Background: During revision hip replacement surgery, the cementless
acetabular shell is often well fixed but the locking mechanism may be
ineffective. Cementing a new liner into the existing acetabular shell (the
double-socket technique) can provide a simple solution. The purposes of the
present study were to review our initial clinical results and to define the
potential limitations of this technique.
Methods: Thirty-two hips with a preexisting well-fixed acetabular
socket that had been in situ for an average of 8.6 years were treated with the
insertion of a new polyethylene liner (seventeen hips) or a metal liner
(fifteen hips) with use of cement. The indication for this technique was a
deficient locking mechanism in twenty-two hips and the unavailability of a
matching liner in ten hips. Anteroposterior radiographs of all hips were
analyzed by a single independent reviewer.
Results: The mean duration of follow-up was 5.1 years. Six hips
required a reoperation after a mean of 29.7 months; the reasons for the
reoperations included aseptic failure of the acetabular construct (four hips),
instability (one hip), and sepsis (one hip). The University of California at
Los Angeles hip scores improved significantly (p < 0.001) compared with the
preoperative values; specifically, the mean score improved from 6.2 to 9.1 for
pain, from 6.3 to 8.3 for walking, from 6.2 to 7.8 for function, and from 4.7
to 5.8 for activity. The prevalence of dislocation was 22%. Kaplan-Meier
analysis with revision as the end point revealed a five-year survival rate of
78% (95% confidence interval, 55% to 91%).

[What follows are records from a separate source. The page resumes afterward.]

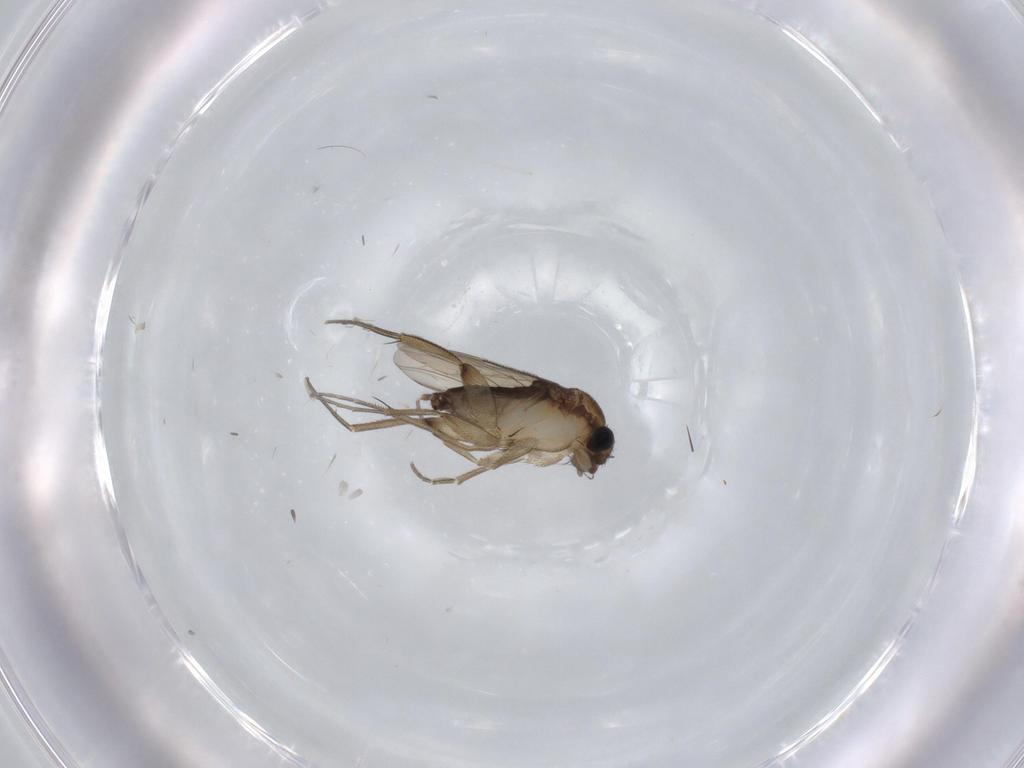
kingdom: Animalia
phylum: Arthropoda
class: Insecta
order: Diptera
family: Phoridae
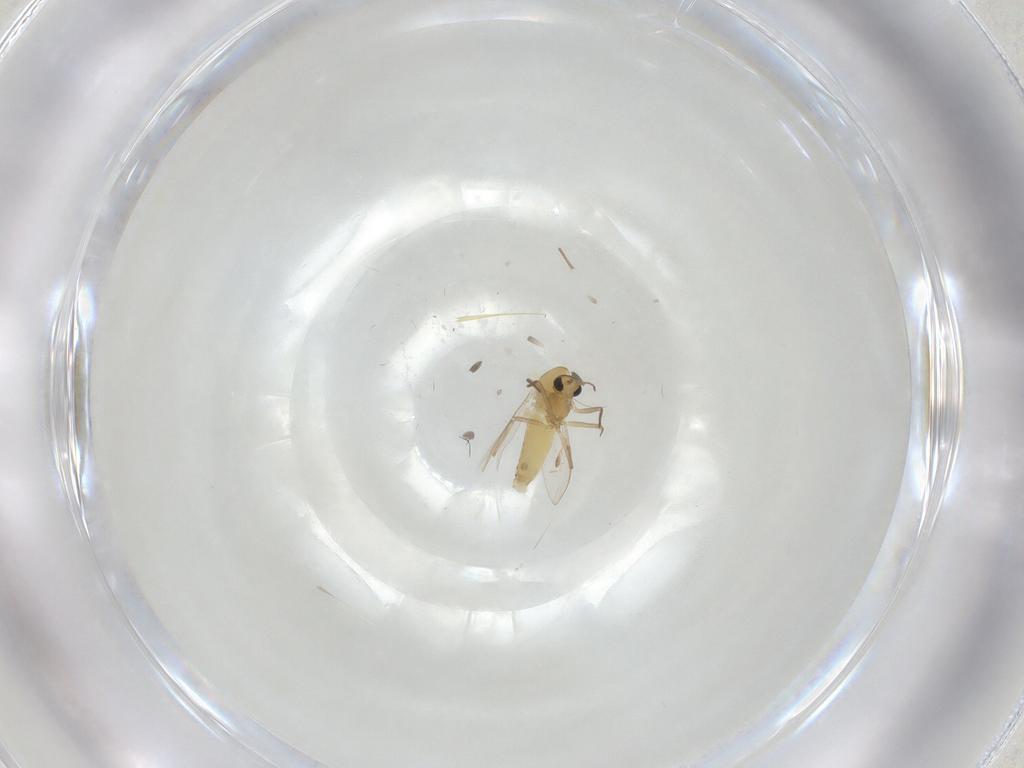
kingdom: Animalia
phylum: Arthropoda
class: Insecta
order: Diptera
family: Chironomidae
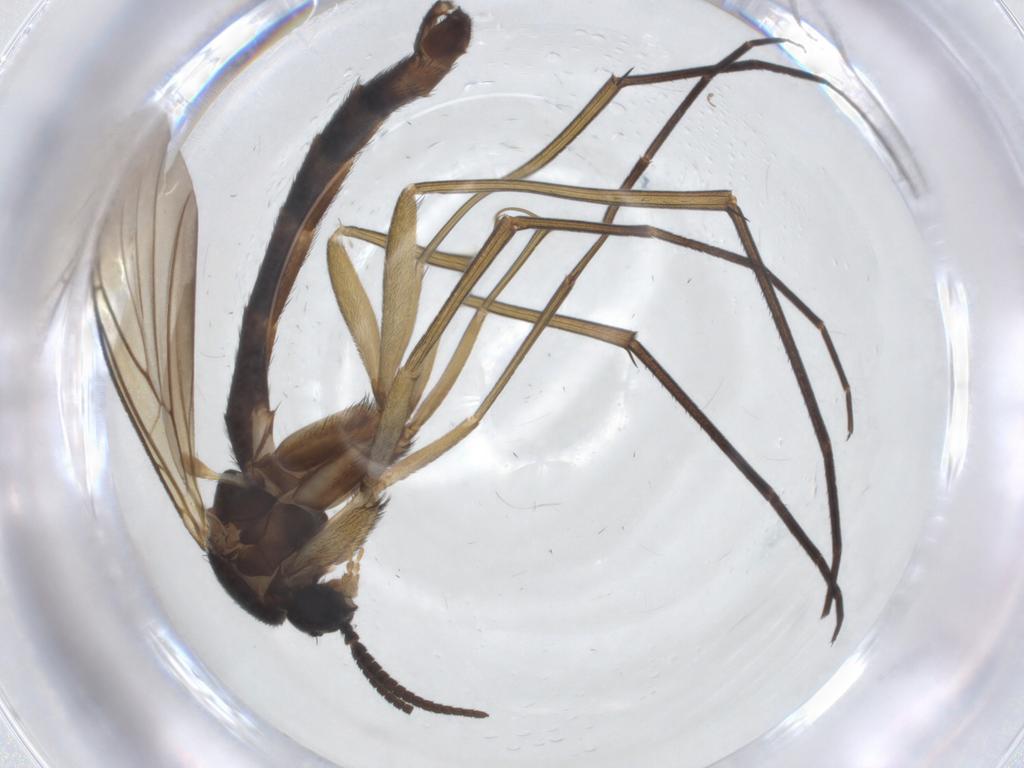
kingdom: Animalia
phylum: Arthropoda
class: Insecta
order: Diptera
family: Keroplatidae
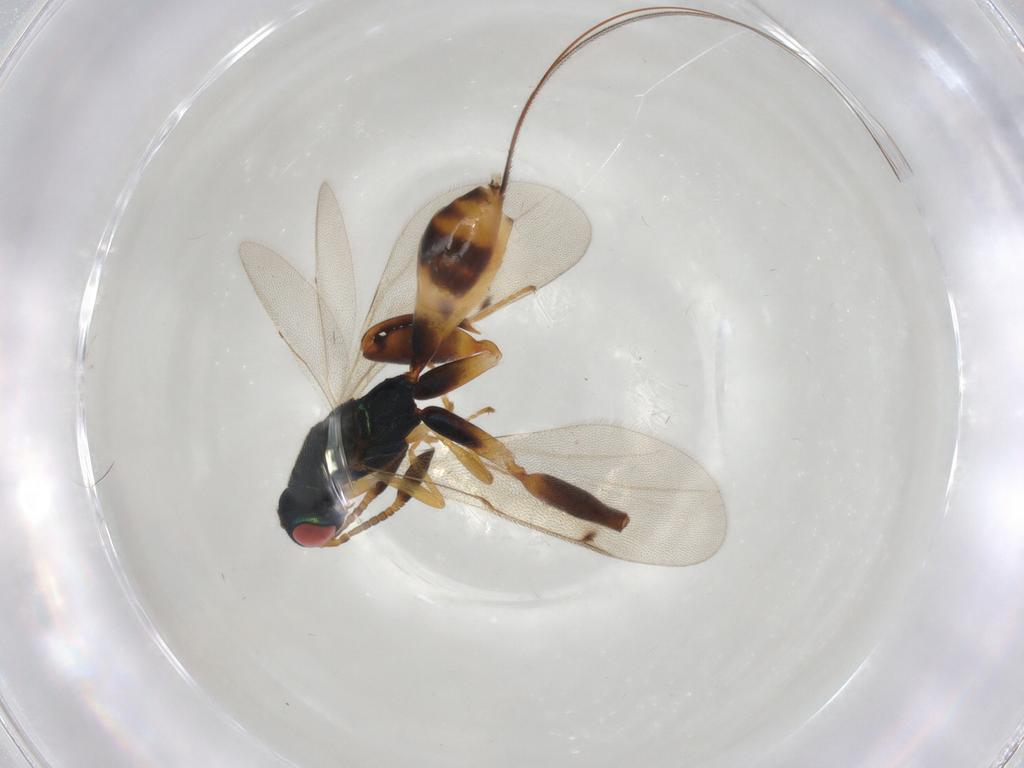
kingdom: Animalia
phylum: Arthropoda
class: Insecta
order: Hymenoptera
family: Torymidae
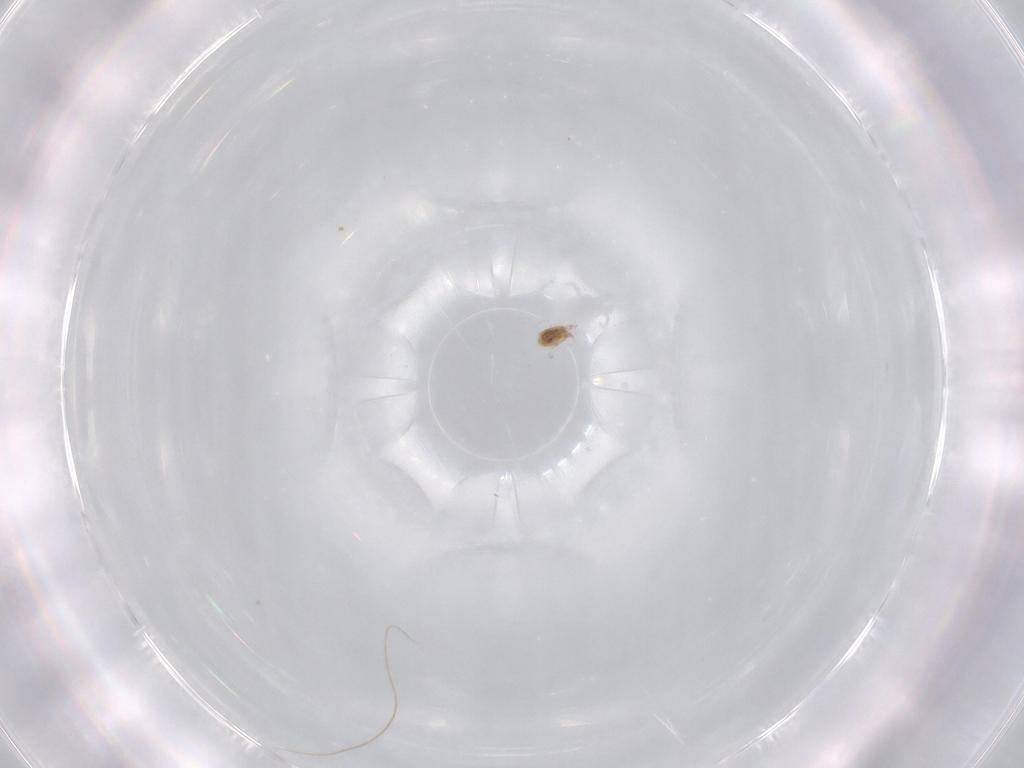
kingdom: Animalia
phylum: Arthropoda
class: Arachnida
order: Trombidiformes
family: Limnesiidae
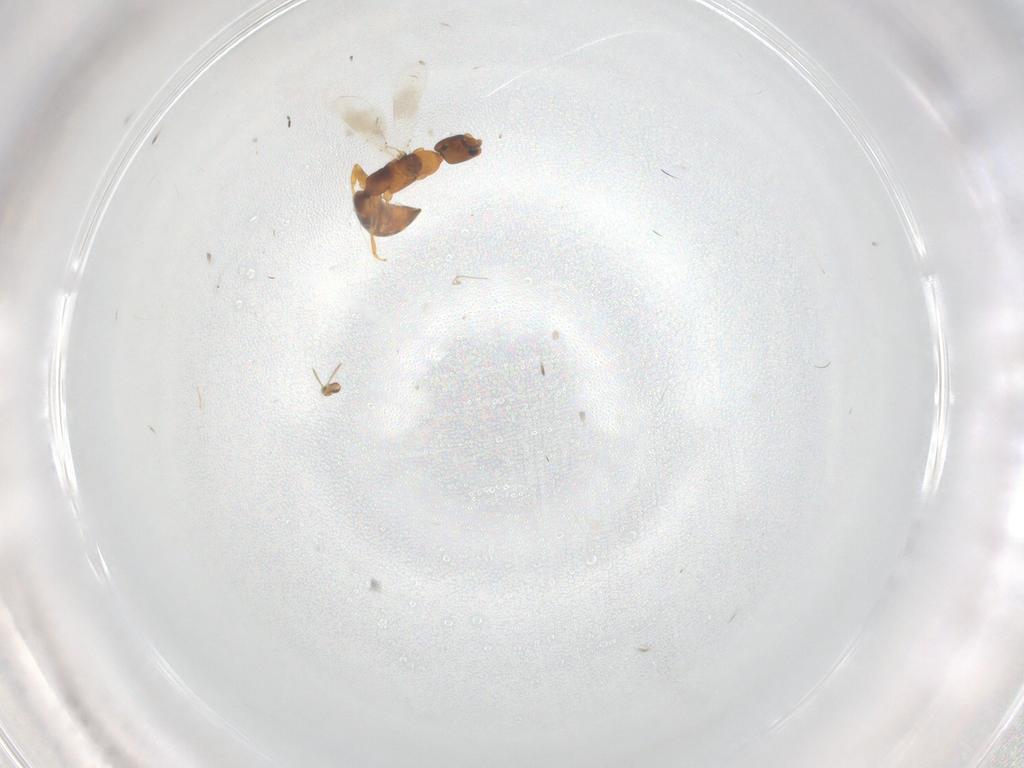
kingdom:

Conclusions: The double-socket technique is a good alternative to
acetabular socket removal for suitable candidates who have a well-fixed
cementless socket with an inner diameter that is larger than the outer
diameter of the cemented liner. This technique preserves acetabular bone stock
and permits conversion to alternate bearing surfaces. We believe, however,
that removal of a well-fixed acetabular shell or the use of a constrained
liner should be strongly considered for patients with a history of hip
instability.
Level of Evidence: Therapeutic study, Level IV (case
series [no, or historical, control group]). See Instructions to Authors for a
complete description of levels of evidence.